# MSDS 8310 - Project 2: Automated Trading Strategy

### Investigators
- [Matt Baldree](mailto:mbaldree@smu.edu)


# Abstract 

In this project, leading and lagging financial technical indicators were applied to cryptocurrency asset, Bitcoin, historical closing price to determine a trading strategy. The trading strategy was used to buy, sell, and hold assets and compared with a buy and hold strategy. Various closing resolutions and algorithms were explored for understanding but not all were documented. The resulting lower resolution closing labeled data of 2 hours was fitted with a stochastic gradient boosting algorithm, `XGBoost`, to predict a strategy based on time series close price and volume data plus derived data. Accuracy of learned algorithm was 95.4%. RSI proved to be the most important feature.

# Introduction

Traders, especially new traders, have a difficult time determining when he or she should enter or exit a market. Without objective data or signals, the trader or investor might choose to sit out of the market or buy and sell based on naive thinking. Experienced traders learn to read stock charts and leverage technical indicators and overlays to make trading decisions. Traders of traditional corporate stock assets use additional criteria such as P/E ratios, balance sheets, etc. Cryptocurrency assets do not have such information and must instead use social media sentiment/growth, developer capabilities, marketing strategy, liquidity, etc. Obtaining this information is difficult leaving the investor to rely on gut and traditional trading tools like technical indicators. In addition, cryptocurrencies trade 24x7 across various exchanges. 
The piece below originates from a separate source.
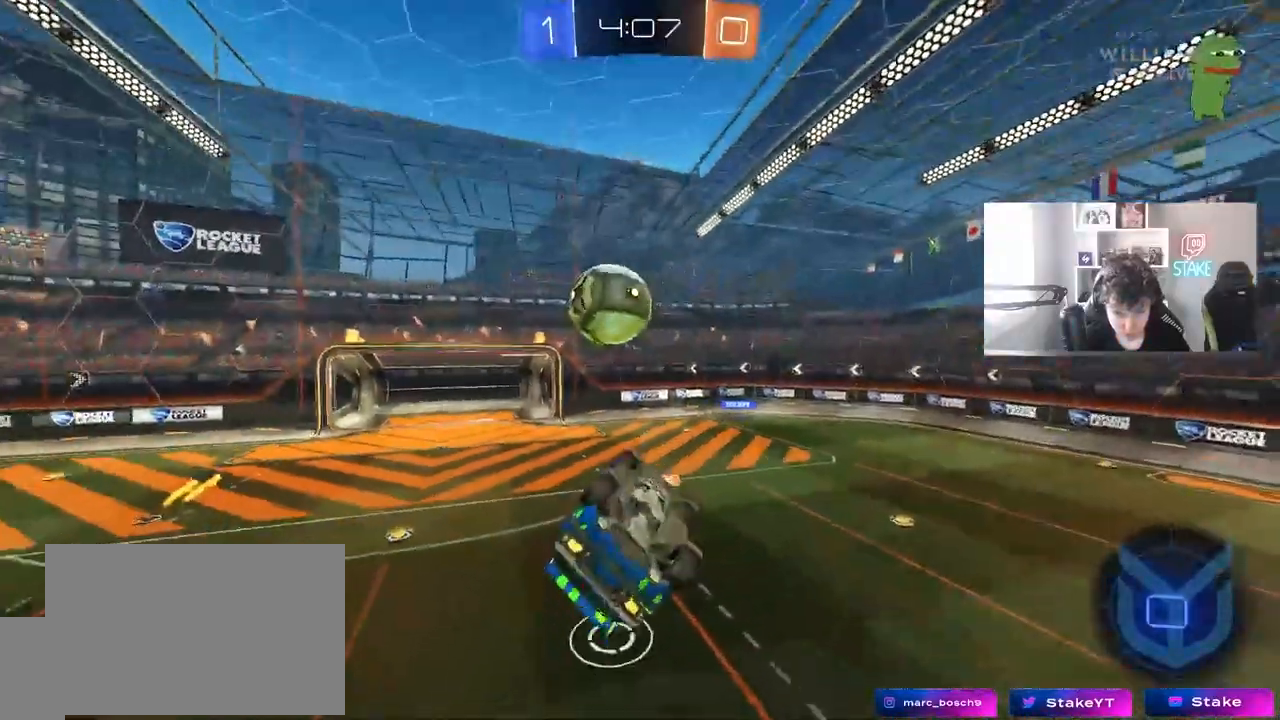
{"keys": ["shift"], "mouse": [], "mouse_move": "still", "events": [[183, "shift", "up"], [233, "a", "up"], [233, "d", "down"], [333, "d", "up"], [383, "s", "up"], [467, "shift", "down"]]}
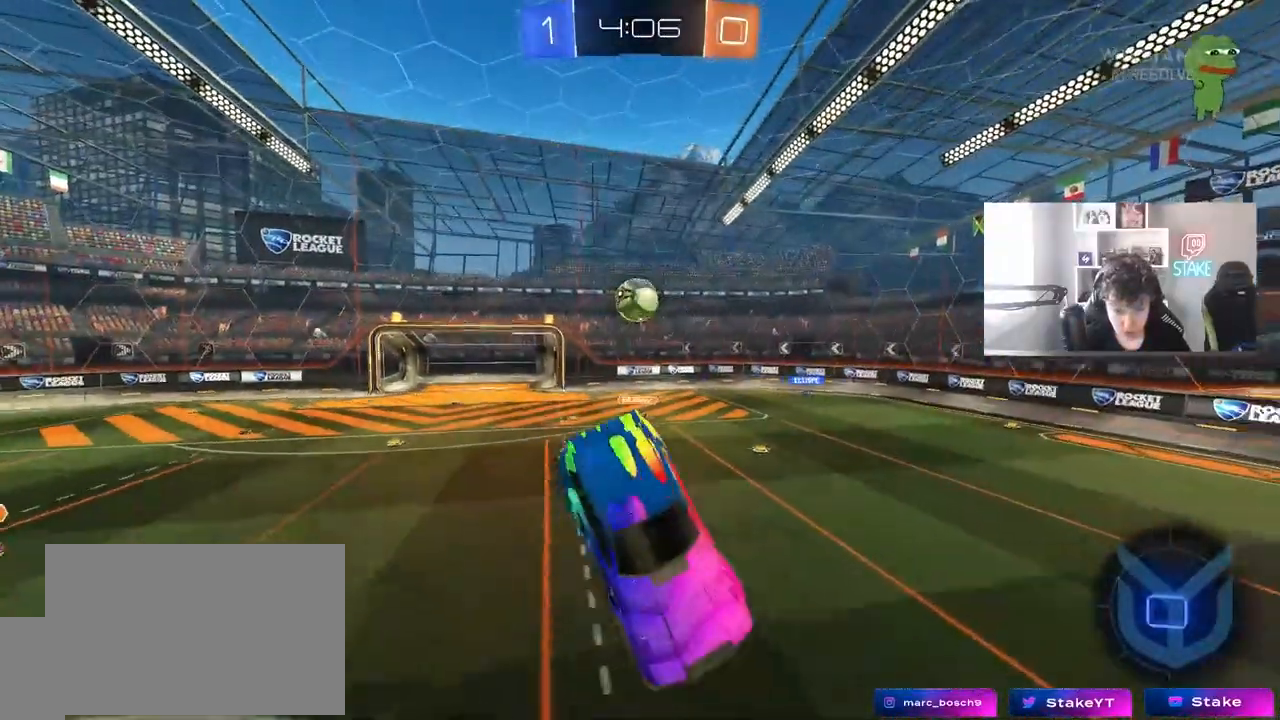
{"keys": [], "mouse": [], "mouse_move": "still", "events": [[17, "a", "down"], [17, "shift", "up"], [67, "s", "down"], [117, "a", "up"], [117, "s", "up"], [350, "d", "down"], [400, "d", "up"]]}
A technical indicator is "any class of metrics whose value is derived from generic price activity in a stock or asset [1]." There are two kinds of techincal indicators, leading and lagging, that try to predict the future or general price direction of a security by looking at past patterns. Leading indicators signal future events. Lagging indicators follows an event. The importance of a lagging indicator is its ability to confirm that a pattern is occurring. There are many, many indicators. For this project, two popular indicators, relative strength indicator (RSI) and Bollinger bands (BB), are used to determine a trading strategy [4]. Through trial and error, the indicators were adjusted to fit the pattern of Bitcoin close price for daily and 2 hour samples. An algorithm was developer to incorporate both indicators to determine a trading strategy of *buy*, *sell*, or *do nothing*. This strategy was then applied to buy or sell the asset and the result compared to a buy and hold strategy. 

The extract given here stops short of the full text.